● **RECORDS FOR THIS TASK**:
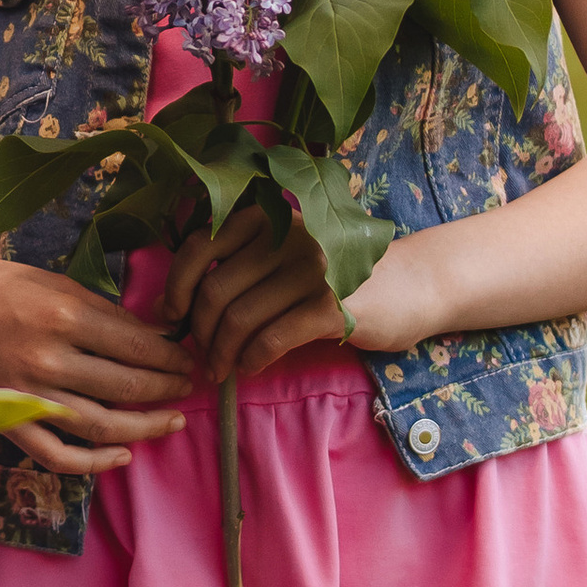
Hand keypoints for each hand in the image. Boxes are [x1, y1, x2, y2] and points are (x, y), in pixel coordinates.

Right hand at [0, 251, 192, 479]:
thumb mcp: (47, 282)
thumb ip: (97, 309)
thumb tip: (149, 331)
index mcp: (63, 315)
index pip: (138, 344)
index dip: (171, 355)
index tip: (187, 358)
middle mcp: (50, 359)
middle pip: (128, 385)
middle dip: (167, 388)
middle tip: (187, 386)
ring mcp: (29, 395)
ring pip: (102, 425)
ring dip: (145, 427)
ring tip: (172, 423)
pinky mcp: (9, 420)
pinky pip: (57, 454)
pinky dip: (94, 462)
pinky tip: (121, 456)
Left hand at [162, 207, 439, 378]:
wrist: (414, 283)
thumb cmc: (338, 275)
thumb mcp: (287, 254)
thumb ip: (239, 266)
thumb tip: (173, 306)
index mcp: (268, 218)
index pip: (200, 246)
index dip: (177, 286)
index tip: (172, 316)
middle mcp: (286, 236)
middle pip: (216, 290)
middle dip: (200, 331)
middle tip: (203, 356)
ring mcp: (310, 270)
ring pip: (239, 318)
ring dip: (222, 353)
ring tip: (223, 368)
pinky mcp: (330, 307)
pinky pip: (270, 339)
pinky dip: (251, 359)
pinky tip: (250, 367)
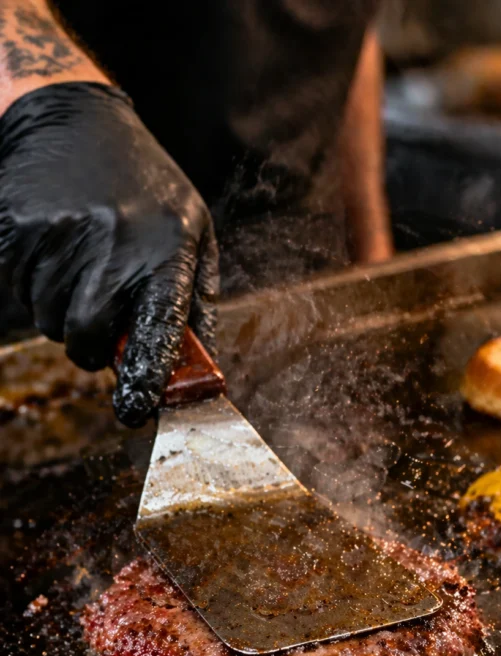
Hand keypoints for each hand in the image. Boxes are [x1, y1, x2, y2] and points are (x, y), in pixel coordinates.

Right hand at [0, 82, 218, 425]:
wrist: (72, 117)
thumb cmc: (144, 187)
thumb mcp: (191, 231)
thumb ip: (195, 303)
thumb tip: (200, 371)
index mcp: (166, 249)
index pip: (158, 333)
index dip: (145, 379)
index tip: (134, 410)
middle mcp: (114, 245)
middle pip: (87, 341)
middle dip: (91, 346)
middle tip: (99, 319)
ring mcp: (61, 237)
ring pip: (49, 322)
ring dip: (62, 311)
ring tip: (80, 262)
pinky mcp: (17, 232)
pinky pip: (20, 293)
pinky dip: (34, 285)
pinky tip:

==

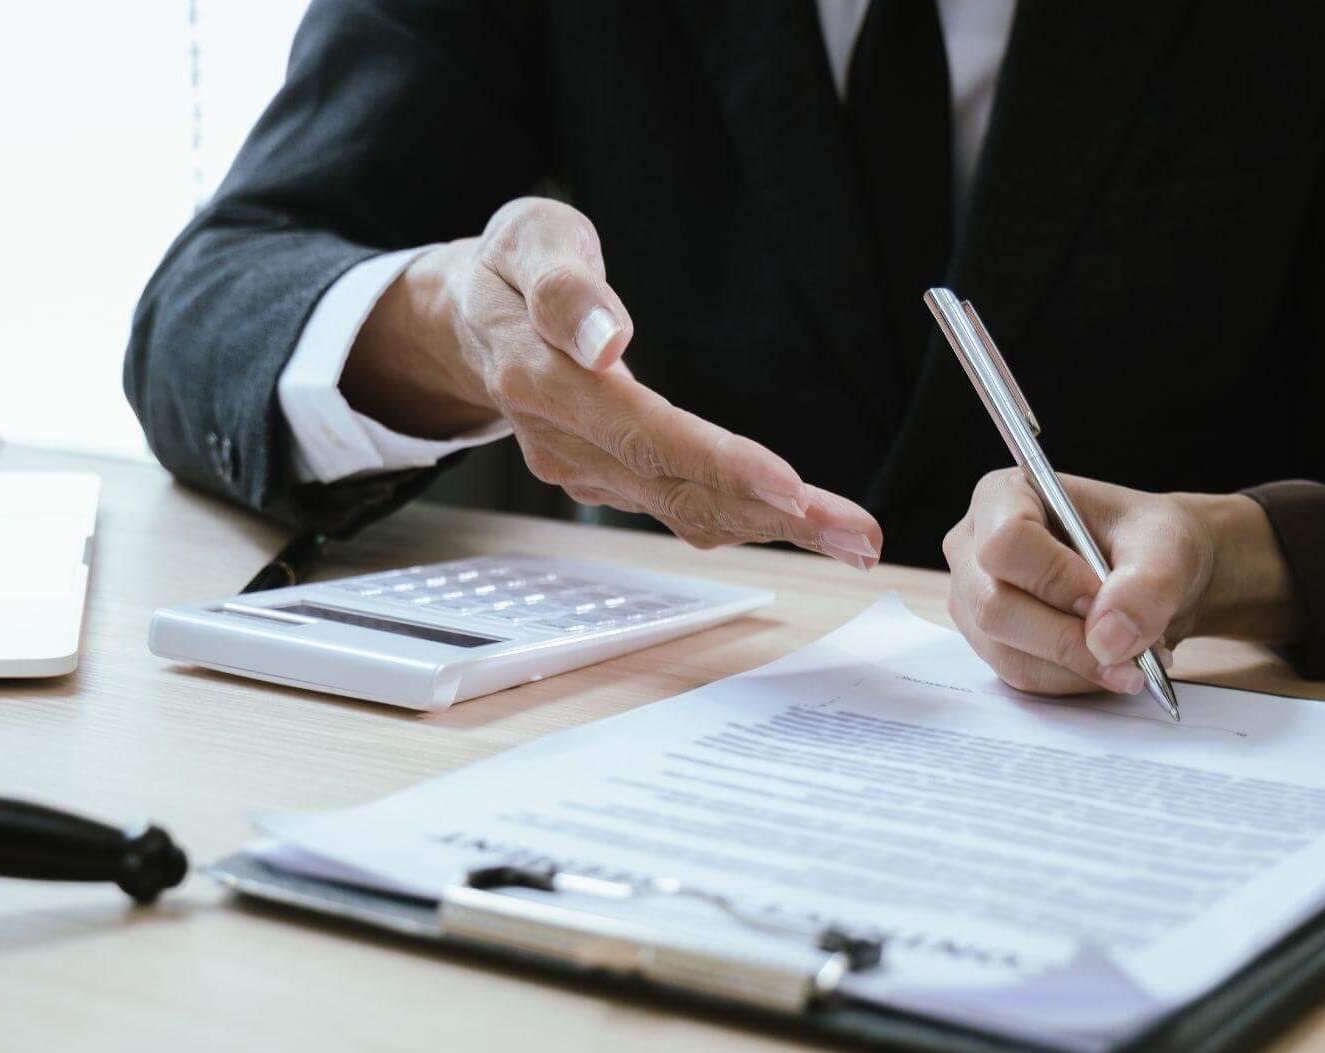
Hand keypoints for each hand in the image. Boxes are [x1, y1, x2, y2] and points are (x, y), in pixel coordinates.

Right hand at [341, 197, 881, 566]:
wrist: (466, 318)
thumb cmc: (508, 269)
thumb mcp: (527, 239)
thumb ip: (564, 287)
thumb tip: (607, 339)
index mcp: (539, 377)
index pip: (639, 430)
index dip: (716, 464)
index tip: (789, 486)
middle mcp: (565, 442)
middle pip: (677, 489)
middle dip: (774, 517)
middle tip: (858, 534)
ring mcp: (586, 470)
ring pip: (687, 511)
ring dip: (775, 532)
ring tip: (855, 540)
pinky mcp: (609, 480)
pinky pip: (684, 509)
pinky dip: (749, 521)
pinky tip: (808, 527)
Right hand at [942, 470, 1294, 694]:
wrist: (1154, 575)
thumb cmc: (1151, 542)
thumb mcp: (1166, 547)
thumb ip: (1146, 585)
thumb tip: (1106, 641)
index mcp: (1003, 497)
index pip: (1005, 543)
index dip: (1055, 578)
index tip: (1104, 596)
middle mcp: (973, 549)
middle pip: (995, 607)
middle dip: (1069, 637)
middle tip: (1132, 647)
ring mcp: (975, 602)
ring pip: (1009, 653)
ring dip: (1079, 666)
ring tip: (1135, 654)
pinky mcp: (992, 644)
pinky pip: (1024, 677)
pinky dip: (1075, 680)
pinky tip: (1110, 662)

● **PROBLEM TO SOLVE**:
The entries above hold a line with "thumb cmc: (338, 275)" and a later line with "ring tip: (223, 368)". Write out exactly those lines and all lines between, nothing more.

● **SOLVED EXERCISE**:
thumb cmc: (338, 275)
thumb mcp: (287, 254)
thumb ip: (239, 266)
thumb tip: (173, 306)
index mcp: (268, 218)
index pip: (200, 246)
index dip: (177, 286)
index tip: (172, 316)
middle mcp: (286, 236)
middle pip: (216, 290)
middle dip: (200, 331)
middle tip: (203, 356)
ring mcp: (310, 270)
ring pip: (239, 318)
ring dip: (222, 353)
ring tip: (223, 368)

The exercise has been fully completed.